Enablers for Centralized Protection & Control
Electrical substations play a major role in building a reliable power network. Their basic functions have remained unchanged for years. There is a need to monitor, control and protect different elements of a distribution network. The technical solutions on the other side are constantly changing e.g., the technology for data processing and communication. The key technical enablers supporting the emergence of centralized protection and control are described below.
IEC 61850 Station and Process Bus: IEC 61850 standard have made fast and standardized Ethernet-based communication more available. The station bus as defined in IEC 61850-8-1 allows for the elimination of copper wires between numerical protection relay units on the horizontal level i.e. relay-to-relay communications. The process bus as defined in IEC 61850-9-2 allows sharing of digitized information from instrument transformers or sensors in a standardized way to other relays and/or CPC units. This has enabled shifting of protection and control functions between different relays and/or CPC units at the substation level.

Merging Unit: The interface of the instrument transformers (both conventional and non-conventional) with a relay and CPC unit is through a device called Merging Unit (MU). Intelligent Merging Unit (IMU) has also been proposed as a general term for relay with MU capabilities.  MU is defined in IEC 61850-9-1 as interface unit that accepts current transformer (CT)/voltage transformer (VT) and binary inputs (BI) and produces multiple time synchronized digital outputs to provide data communication via the logical interfaces. IEC 61850-9-2LE or IEC 61869-9 defines a sampling frequency of 4 kHz (in 50 Hz networks) and 4.8 kHz (in 60 Hz networks) for raw measurement values to be sent to subscribers. Apart from acting as interface unit between primary equipment and CPC or relay, MU can also host IOs (input/output) to handle feeder based digital signals. It can communicate the digital status of primary equipment, like the circuit breaker, isolator, earthing switches, to network devices as well as receive trip and open or close signals from an external unit.

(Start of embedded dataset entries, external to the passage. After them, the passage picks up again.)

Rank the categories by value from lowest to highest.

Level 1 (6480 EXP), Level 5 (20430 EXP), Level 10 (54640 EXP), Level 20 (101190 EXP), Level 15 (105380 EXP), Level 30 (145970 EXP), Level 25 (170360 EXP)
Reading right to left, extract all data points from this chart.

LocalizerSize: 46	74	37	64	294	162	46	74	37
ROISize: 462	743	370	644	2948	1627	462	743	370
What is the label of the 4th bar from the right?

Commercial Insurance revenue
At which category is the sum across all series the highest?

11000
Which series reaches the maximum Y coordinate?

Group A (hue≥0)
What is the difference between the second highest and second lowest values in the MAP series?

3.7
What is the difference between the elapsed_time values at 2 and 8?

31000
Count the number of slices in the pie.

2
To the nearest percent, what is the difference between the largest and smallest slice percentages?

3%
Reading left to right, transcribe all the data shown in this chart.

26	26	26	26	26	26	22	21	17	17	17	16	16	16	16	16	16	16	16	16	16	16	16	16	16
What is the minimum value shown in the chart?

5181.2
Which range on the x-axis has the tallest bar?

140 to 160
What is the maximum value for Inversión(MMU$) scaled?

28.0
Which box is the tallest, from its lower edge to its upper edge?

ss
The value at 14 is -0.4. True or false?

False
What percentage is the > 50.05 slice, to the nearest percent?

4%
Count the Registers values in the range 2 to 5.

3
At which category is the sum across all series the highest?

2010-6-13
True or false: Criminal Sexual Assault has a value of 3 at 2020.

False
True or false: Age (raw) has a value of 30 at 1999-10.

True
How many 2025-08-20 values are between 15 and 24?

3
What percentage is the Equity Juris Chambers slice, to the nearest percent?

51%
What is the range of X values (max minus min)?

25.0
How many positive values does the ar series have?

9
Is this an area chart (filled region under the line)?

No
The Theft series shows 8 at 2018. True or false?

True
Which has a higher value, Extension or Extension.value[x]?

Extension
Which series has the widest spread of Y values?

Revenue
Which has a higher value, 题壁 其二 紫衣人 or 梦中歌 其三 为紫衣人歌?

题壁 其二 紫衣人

Substation Time Synchronization: With Ethernet-based technology it is possible to achieve software-based time synchronization with an accuracy of 1 ms quite easily, and without any help from HW. This is also what the IEC 61850 standard refers to as the basic time synchronization accuracy class (T1). An older and more common protocol is the SNTP (Simple Network Time Protocol), which is suitable for local substation synchronization in relatively small systems. However, if the SNTP server is behind multiple Ethernet nodes, the latency increases, which reduces the accuracy of the time synchronization. Therefore, SNTP is not an ideal solution for system-wide implementation. Normally a GPS or equivalent time synchronization resource is required in every substation. IEEE 1588v2 and IEC 61850-9-3 deal with these issues and makes it possible to achieve a time synchronization accuracy of 1 µs. This is required if an IEC 61850-9-2 process bus is used.

Communication Redundancy: High availability and high reliability of a communication network are two very important parameters for architectures utilizing a CPC system. IEC 61850 standard recognizes this need, and specifically defines in IEC 61850-5 the tolerated delay for application recovery and the required communication recovery times for different applications and services. The tolerated application recovery time ranges from 800 ms for SCADA, to 40 µsec for sampled values. The required communication recovery time ranges from 400 ms for SCADA, to 0 for sampled values. To address such time critical need for zero recovery time networks, IEC 61850 standard mandates the use of IEC62439-3 standard wherein clause 4 of the standard defines Parallel Redundancy Protocol (PRP) and Clause 5 defines High-Availability Seamless Redundancy (HSR). Both methods of network recovery provide “zero recovery time” with no packet loss in case of single network failure.